Webhook delivery failures

Problem

The subscription's delivery feed shows a high failure rate, or events are landing in the DLQ, or your downstream system is out of sync with the tenant.

Diagnostic tree

Walk this in order. Each branch is a different root cause.

1. What status is the platform recording?

Open the subscription's delivery feed in the tenant admin console. Each failed attempt shows the HTTP status returned by your receiver. The next steps depend on what's there.

2. If you see "connection timeout"

The platform never got a response within 10 seconds.

Receiver is slow. Check your receiver's response time. The pattern of "return 2xx fast, process async" is the answer — don't process inline.
Receiver is offline. Confirm the URL resolves and accepts connections from the public internet.
Network in the middle is dropping packets. Less common; usually a transient.
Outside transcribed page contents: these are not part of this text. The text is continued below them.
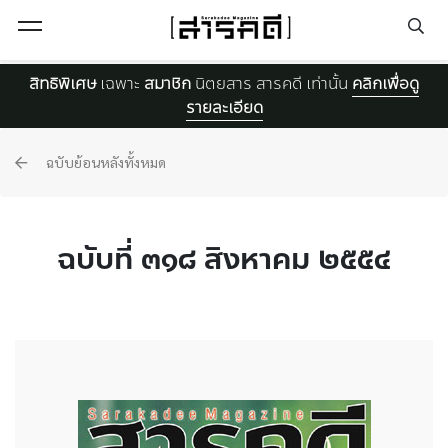
Open Menu
สิทธิพิเศษ
เฉพาะ
สมาชิก
นิตยสาร สารคดี เท่านั้น
คลิกเพื่อดู
รายละเอียด
ฉบับย้อนหลังทั้งหมด
ฉบับที่ ๓๑๘ สิงหาคม ๒๕๕๔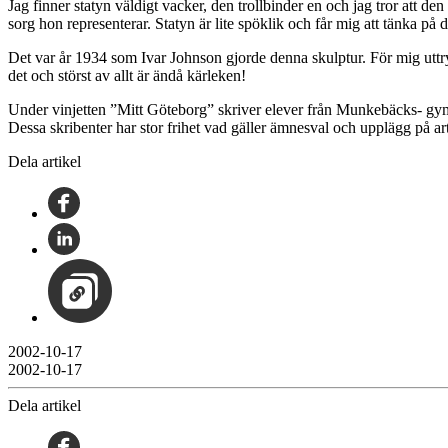
Jag finner statyn väldigt vacker, den trollbinder en och jag tror att d
sorg hon representerar. Statyn är lite spöklik och får mig att tänka på d
Det var år 1934 som Ivar Johnson gjorde denna skulptur. För mig uttryc
det och störst av allt är ändå kärleken!
Under vinjetten ”Mitt Göteborg” skriver elever från Munkebäcks- gy
Dessa skribenter har stor frihet vad gäller ämnesval och upplägg på ar
Dela artikel
2002-10-17
2002-10-17
Dela artikel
3. If you see "TLS handshake failed"

Certificate expired. Check openssl s_client -connect your-receiver:443 -servername your-host. The platform refuses to deliver to an expired cert.
Certificate self-signed. The platform requires a CA-signed cert. Let's Encrypt is free.
Hostname mismatch. The cert's CN / SAN doesn't include the hostname the subscription targets.

4. If you see 401 / 403

The platform got through TLS and TCP; your receiver explicitly rejected.

Signature verification failing on your side. See signature verification. The most common cause is body parsing before HMAC verification — make sure you're hashing the raw bytes.
Your receiver expects auth credentials the platform isn't sending. Webhooks don't carry bearer tokens; the only auth is the HMAC signature. If your receiver checks for Authorization, remove that check for the webhook route.

5. If you see 404

URL is wrong. Check the subscription's URL field; check that your receiver actually has a route at that path.
Receiver framework strips trailing slashes (or adds them). The subscription URL has to match exactly. Pick one and stick to it.

6. If you see 5xx

Your receiver is failing. The platform retries on 5xx, so eventual delivery is likely, but a high 5xx rate is a sign of receiver instability.

Check your receiver's logs. The exact 5xx will tell you why.
Common cause: a code path you didn't anticipate. A new event type with a payload shape your code wasn't ready for; treat unknown event types as "log and 2xx" rather than throwing.

7. If you see deliveries succeed (2xx) but downstream is out of sync

The platform delivered, your receiver accepted, your processing logic failed silently.

Async processing dropped an event. If your receiver returns 2xx then enqueues, and the enqueue fails, the platform thinks the delivery succeeded.
Idempotency key collision. Two events with the same business meaning but different event_id were treated as duplicates.
Replica lag. The event was processed but your read replica hasn't caught up to your write primary yet.

The fix here is in your code, not in the subscription configuration.

When everything looks healthy but events still aren't arriving

Two non-obvious causes:

The subscription filter is too narrow. Check the events field on the subscription. If you only subscribed to user.signed_up, you won't get user.updated.
The events aren't being emitted at all. Some event types (e.g., security.brute_force_detected) only fire when their conditions are met. Test by sending the synthetic test event from the console.

Resetting after a long outage

If your receiver was down for hours, dozens of events may be in the DLQ. Two options:

Replay everything. From the DLQ view, replay each entry. Filter and bulk-replay where useful.
Skip the missed window and resync from authoritative state. Read user records, application configs, etc. directly from the API; use the audit log to fill in events you care about. The platform will keep DLQ entries for 7 days, so you have time to decide.

For mission-critical event consumption, build idempotency such that re-running the past hour of events is safe — that lets "replay everything" be the safe default.